Hamilton builds from all these influences. It takes 1776 and turns the perspective from Adams to Hamilton, from well-established politician to scrappy immigrant-orphan. It takes the clean romance of In the Heights and twists it to reflect the realities of marriage, fame, and legacy. The traditional romance is severed by death and time. And it takes the ebullience, speed, and contemporary song and dance of Bring in ‘da Noise and uses it to re-tell – and rejuvenate – the past.

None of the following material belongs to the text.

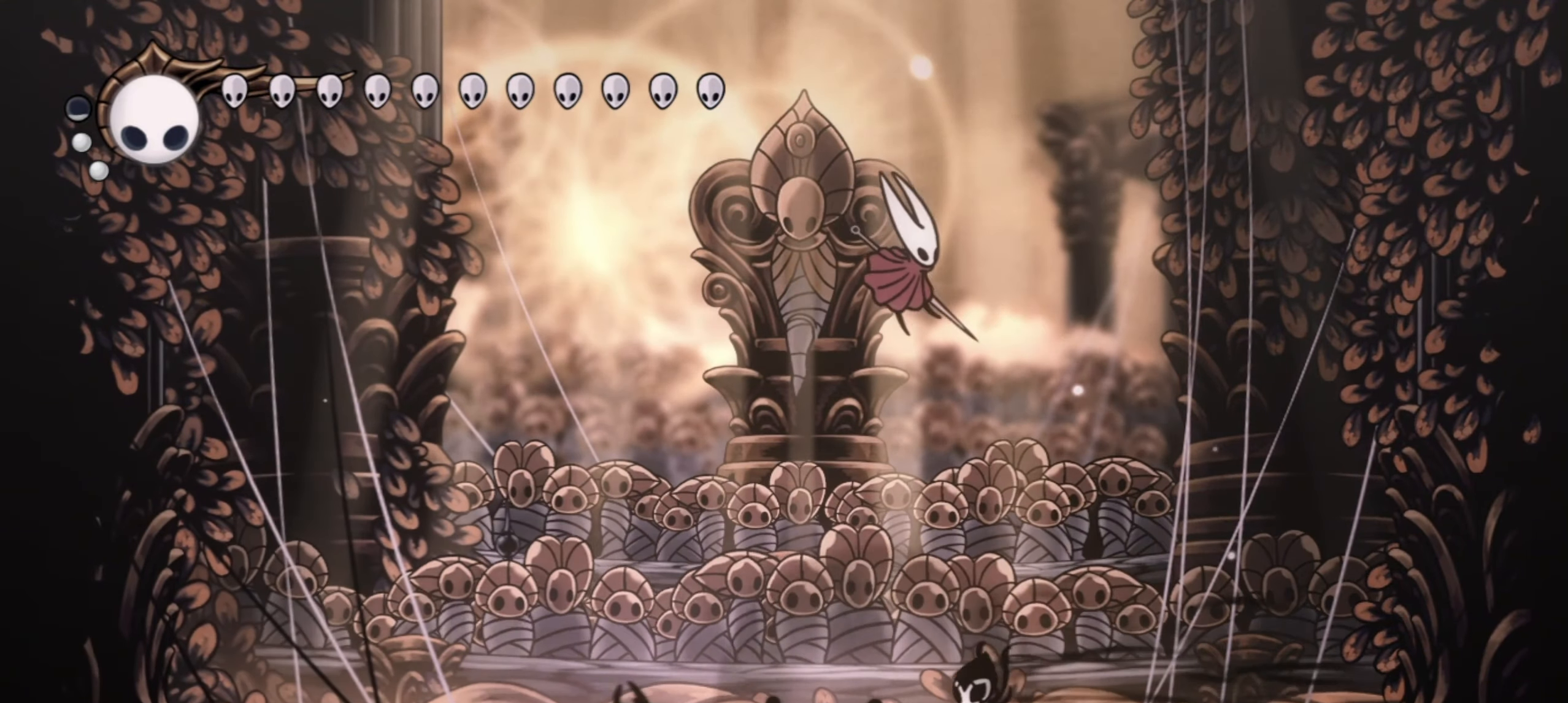
{"keys": ["right"], "events": [[83, "left", "up"], [83, "right", "down"]]}
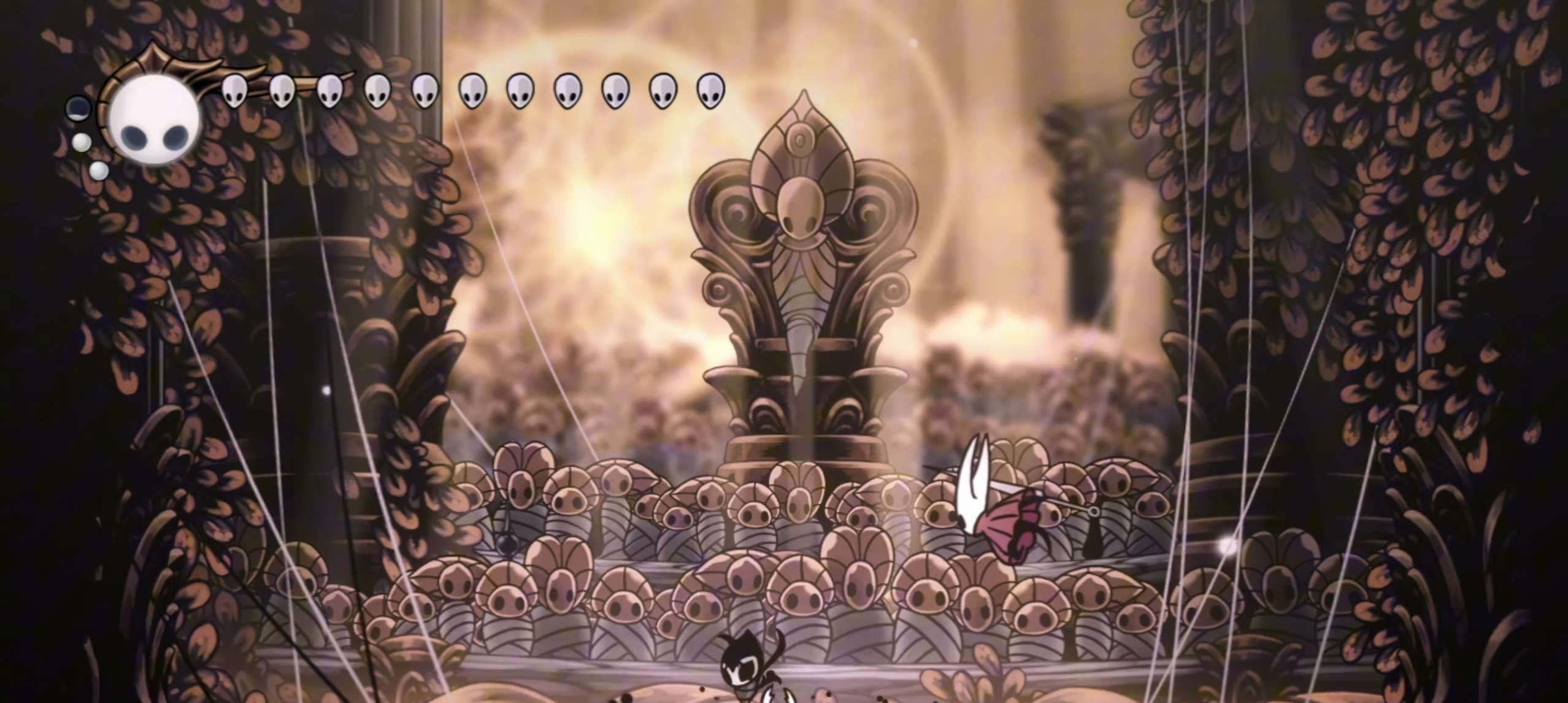
{"keys": ["left", "right"], "events": [[17, "z", "down"], [100, "x", "down"], [150, "right", "up"], [250, "left", "down"], [333, "x", "up"], [383, "z", "up"], [483, "right", "down"]]}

It is this final achievement that rings loudest. There is a philosophy of history in the title song: “Who Lives, Who Dies, Who Tells Your Story.” That is the compelling, underlying purpose of the production. Some facts are wrong (the Marquis de Lafayette was not hanging out in the colonies, fomenting rebellion before the Declaration of Independence, according to this fabulous biography by my colleague Laura Auricchio); there are representations that are a bit skewed (Jefferson may have been in France during much of the American Revolution but he was not completely uninvolved. “What Did I Miss,” which opens the second act of the show, drags that absence to a funnier conclusion). But there is a tone, a perspective, that gets a lot right about the back-and-forth skelter of colonists’ march to revolution, the jostling of men for fame.

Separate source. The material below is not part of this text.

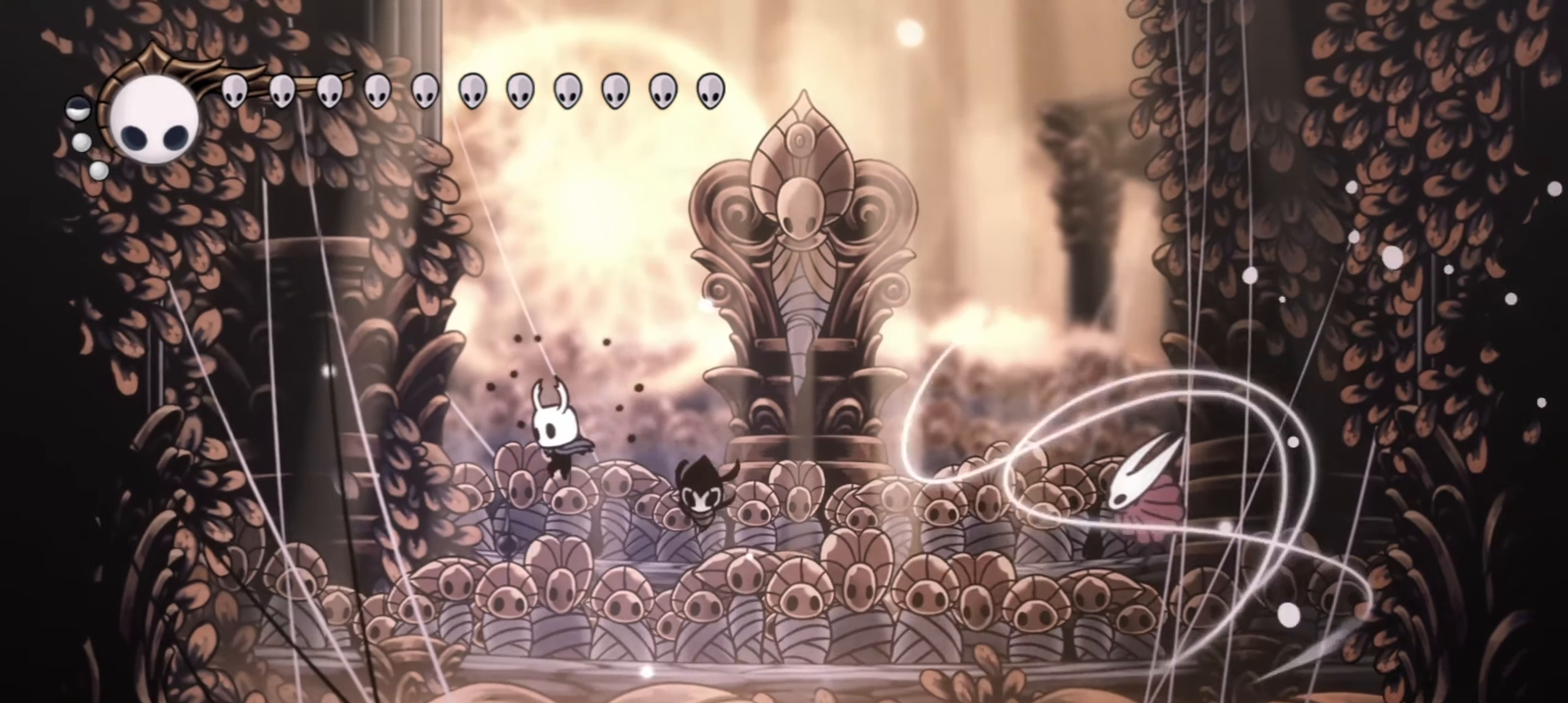
{"keys": ["right"], "events": [[33, "left", "up"], [83, "f", "down"], [217, "f", "up"]]}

One of the smartest dramaturgical moves in the script was to pose Aaron Burr against Hamilton, who serves as a kind of cipher for the main character. Burr loves, becomes a parent, seeks political position – as does Hamilton. And their lives will be forever intertwined in Hamilton’s death, and the story that gets told about it. The story we tell about Burr: “the damn fool who killed” Hamilton. The story we tell about Hamilton may have been more unknown but has always been more complex. The bastard child of the Caribbean, the second-hand man to Washington, the theorist of the Federalist Papers, the financier of the new nation, and the man who lost a duel.

The end of the production gives some indication of why there is that difference in the stories we tell of Burr and Hamilton. Hamilton’s wife, Eliza, lived fifty years after his death. Even after being betrayed by her husband’s affairs with other women and his encouragement of their son to duel (in which he also lost his life), she resurrected and prolonged his legacy. She opened up the first home for orphans, and named it for him. She told the story of his influence on the more well known founding fathers again and again. She lived longer, died later, and told his story.

This makes clear the interpretive nature of history. Some people’s stories never get told; other stories become only a means to end (an understanding of one gun shot). But Hamilton does more history-making than this. It re-enacts – and, therefore, re-makes – the past with new players, new rhythms, new skin. A friend of mine found disappointing that the lyrics and text of the production did not mark out the whiteness of the founding moment enough; she may have wanted more condemnation. Miranda takes a different tack, I think, by accepting that fact, nearly ignoring it in word, and instead re-making it in action by the deployment of African American and Latino/a actors and the expressive song and dance styles from those traditions. We see Washington as an African American; we do not hear him extol his slaves. We see Jefferson and Sally Hemmings, both African Americans, in easy familiarity with one another. To my mind, this does not ignore the realities; it points them out by disjunction and then supplants them. Instead of asking how and why was the founding of the nation discriminatory, we see a past re-made to fit present demands for full citizenship, full recognition, and a future full of possibility for everyone.